A community organization wants the Baltimore City Council to put the brakes on the multi-billion dollar Port Covington project. Baltimore United in Leadership Development, or BUILD, called Tuesday for an independent financial analysis to be completed first.
The $5.5 billion project, proposed by Under Armour CEO Kevin Plank, would change the landscape of Port Covington in South Baltimore. It would place Under Armour’s global headquarters there along with homes and businesses and a hotel.
And Plank’s development firm, Sagamore, wants more than $1 billion in government help to do it. That includes $535 million from the city in the form of tax-increment financing. The city would float that much in bonds for infrastructure projects that would be repaid from property taxes from the project.
BUILD co-chair Reverend Andrew Foster Connors says an independent agency needs to run the numbers before the city makes that kind of commitment.
"Baltimore Citizens have every reason to have a full vetting of this," he said. "How could it hurt at this point to truly understand if the numbers add up."
A spokesman for Mayor Stephanie Rawlings Blake said an independent analysis has already been done.
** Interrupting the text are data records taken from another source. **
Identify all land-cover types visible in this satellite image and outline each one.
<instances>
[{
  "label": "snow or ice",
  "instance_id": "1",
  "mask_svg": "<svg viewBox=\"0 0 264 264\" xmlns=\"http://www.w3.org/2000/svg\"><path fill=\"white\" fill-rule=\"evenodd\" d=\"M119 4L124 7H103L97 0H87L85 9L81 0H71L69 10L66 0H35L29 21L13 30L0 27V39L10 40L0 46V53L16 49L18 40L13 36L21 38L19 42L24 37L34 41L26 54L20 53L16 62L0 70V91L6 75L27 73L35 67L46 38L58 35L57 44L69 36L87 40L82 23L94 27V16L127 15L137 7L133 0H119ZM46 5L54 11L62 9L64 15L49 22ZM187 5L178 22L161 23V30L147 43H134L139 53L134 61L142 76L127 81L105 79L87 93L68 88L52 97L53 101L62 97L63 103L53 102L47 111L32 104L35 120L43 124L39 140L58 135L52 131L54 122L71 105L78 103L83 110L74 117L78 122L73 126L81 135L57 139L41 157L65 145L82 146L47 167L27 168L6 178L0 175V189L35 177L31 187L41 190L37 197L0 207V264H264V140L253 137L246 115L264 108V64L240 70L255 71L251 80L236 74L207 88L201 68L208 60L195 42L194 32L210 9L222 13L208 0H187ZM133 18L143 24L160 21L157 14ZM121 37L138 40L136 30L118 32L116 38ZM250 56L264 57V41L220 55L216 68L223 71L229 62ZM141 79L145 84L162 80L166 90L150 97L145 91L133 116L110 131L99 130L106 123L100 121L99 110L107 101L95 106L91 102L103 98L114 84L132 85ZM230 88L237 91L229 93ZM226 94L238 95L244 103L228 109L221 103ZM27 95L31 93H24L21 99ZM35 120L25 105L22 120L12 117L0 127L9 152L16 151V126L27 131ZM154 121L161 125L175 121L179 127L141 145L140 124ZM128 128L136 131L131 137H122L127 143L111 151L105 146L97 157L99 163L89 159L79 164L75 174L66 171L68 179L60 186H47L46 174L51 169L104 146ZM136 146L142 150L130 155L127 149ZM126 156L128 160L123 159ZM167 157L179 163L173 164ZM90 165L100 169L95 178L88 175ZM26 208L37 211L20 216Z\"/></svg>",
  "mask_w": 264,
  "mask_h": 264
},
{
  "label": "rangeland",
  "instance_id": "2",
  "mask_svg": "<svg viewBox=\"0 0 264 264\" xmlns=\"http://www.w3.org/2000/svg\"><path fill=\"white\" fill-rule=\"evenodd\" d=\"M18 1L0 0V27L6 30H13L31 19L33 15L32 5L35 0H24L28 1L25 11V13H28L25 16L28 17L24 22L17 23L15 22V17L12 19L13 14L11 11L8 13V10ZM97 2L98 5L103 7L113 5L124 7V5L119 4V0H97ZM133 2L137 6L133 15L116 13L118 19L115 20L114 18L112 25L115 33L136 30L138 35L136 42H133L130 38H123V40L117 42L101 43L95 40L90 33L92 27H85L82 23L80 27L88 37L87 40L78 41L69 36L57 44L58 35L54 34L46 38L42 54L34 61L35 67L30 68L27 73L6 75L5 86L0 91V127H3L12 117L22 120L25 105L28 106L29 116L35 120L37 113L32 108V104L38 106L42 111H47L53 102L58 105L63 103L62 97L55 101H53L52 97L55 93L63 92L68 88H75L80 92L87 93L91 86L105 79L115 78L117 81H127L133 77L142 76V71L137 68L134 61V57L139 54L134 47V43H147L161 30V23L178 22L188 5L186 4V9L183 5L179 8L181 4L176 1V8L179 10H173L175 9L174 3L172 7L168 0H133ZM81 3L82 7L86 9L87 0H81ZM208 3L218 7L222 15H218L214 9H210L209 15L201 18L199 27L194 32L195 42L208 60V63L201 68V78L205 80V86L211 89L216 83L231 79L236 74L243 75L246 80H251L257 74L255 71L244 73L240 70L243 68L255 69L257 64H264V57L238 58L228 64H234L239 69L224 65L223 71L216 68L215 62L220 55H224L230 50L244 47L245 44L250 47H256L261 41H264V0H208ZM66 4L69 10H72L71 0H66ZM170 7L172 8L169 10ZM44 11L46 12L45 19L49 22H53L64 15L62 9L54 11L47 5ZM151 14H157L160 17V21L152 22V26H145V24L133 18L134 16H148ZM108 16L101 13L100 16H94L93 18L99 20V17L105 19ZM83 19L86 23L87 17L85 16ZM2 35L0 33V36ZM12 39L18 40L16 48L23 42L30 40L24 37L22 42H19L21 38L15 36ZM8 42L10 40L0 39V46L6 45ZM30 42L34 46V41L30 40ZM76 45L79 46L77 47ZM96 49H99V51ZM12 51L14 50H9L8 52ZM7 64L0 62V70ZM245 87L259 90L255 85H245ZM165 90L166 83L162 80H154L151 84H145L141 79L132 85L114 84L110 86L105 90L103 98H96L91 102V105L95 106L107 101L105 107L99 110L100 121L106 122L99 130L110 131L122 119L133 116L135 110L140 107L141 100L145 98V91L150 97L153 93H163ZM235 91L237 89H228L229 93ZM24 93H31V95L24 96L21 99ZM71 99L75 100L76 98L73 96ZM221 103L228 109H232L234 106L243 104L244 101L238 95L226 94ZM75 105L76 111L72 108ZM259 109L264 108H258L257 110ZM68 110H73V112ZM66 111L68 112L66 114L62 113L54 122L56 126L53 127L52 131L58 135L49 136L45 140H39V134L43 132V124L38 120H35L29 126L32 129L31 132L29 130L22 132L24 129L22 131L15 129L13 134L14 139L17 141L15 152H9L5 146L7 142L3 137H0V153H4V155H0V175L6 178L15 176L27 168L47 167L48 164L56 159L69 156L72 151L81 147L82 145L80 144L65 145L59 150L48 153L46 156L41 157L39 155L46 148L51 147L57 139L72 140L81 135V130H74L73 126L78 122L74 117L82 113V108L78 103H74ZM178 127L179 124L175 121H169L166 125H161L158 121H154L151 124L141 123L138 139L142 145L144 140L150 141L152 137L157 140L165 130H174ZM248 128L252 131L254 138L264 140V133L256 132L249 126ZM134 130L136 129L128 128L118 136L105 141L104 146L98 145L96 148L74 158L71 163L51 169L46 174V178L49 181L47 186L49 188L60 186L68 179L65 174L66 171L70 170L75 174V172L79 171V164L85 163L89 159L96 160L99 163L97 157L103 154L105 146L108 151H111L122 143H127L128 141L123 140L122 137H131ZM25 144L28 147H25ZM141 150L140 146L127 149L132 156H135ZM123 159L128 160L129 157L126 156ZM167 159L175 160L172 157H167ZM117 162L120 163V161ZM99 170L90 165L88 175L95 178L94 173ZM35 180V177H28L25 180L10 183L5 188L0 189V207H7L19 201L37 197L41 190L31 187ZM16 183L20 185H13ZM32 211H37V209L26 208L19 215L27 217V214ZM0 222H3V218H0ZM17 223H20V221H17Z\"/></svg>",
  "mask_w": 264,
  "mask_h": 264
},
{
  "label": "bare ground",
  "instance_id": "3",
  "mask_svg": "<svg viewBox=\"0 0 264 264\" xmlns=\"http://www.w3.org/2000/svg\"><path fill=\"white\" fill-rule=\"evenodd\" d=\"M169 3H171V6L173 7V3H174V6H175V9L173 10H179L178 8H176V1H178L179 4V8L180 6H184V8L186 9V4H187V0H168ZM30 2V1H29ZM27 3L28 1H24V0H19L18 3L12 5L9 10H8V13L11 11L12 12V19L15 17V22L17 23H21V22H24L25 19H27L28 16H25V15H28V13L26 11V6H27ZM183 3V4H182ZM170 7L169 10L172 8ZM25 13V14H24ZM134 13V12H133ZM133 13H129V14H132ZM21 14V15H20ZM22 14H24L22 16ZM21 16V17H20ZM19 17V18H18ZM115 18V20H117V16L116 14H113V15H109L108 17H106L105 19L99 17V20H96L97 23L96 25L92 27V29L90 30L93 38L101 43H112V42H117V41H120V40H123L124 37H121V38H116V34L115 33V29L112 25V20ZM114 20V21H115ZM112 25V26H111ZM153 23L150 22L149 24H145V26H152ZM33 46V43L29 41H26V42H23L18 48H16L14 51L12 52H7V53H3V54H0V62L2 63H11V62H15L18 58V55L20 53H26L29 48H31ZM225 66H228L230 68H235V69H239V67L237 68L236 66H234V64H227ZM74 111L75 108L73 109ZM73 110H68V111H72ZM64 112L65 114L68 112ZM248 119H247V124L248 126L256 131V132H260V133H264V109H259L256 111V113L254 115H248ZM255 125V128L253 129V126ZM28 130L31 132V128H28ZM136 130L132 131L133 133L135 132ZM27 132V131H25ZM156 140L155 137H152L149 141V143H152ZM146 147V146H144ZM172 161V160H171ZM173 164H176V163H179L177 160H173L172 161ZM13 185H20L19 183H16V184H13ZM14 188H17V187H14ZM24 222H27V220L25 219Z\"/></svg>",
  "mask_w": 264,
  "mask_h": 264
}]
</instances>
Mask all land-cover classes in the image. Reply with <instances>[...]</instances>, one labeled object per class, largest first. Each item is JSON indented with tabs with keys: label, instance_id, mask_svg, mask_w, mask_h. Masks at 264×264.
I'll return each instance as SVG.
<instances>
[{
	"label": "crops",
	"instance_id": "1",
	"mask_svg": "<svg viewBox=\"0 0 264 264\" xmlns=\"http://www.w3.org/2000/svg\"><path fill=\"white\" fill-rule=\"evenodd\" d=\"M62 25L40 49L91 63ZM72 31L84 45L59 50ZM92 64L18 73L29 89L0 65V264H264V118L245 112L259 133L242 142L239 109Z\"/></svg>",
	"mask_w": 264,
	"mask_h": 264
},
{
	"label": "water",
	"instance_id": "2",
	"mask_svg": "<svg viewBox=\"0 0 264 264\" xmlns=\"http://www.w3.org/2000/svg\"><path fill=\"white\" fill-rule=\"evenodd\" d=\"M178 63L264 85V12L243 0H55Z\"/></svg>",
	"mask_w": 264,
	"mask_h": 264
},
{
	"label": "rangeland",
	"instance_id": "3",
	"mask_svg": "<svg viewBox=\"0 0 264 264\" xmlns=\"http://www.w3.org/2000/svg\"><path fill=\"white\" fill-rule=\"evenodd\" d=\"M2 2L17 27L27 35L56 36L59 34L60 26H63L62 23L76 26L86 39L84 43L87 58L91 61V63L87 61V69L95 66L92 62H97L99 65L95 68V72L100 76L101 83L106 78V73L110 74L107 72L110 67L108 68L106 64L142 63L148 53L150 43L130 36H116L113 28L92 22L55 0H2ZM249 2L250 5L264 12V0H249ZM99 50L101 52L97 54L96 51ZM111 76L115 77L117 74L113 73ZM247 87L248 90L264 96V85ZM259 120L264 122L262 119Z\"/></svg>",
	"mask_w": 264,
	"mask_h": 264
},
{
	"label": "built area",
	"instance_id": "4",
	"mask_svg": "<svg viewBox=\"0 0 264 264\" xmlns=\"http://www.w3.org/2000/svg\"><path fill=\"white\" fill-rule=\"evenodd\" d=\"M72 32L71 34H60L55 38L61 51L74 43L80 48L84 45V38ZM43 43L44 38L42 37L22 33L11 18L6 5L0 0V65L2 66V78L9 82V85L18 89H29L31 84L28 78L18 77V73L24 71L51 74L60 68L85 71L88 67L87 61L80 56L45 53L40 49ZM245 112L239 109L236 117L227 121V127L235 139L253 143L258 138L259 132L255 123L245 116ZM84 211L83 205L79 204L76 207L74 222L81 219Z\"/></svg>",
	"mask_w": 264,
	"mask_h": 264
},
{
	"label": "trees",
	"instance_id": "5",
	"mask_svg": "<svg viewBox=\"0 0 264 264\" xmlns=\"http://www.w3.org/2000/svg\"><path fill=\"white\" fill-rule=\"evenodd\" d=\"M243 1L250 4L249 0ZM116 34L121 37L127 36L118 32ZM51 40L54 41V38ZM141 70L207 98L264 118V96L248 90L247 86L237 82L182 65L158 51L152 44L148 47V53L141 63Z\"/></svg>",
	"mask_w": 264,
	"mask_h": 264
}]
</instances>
But BUILD countered that one doesn't count, because it was paid for by the developer.
BUILD also wants a meeting with Plank to discuss other issues.
For instance, BUILD wants a guarantee that 51 percent of all jobs at Port Covington will be filled by city residents. The mayor says she supports the Port Covington project because it will mean thousands of jobs and millions in tax revenues. But Rev. Connors says the city has a history of diving into projects with big promises that aren’t kept.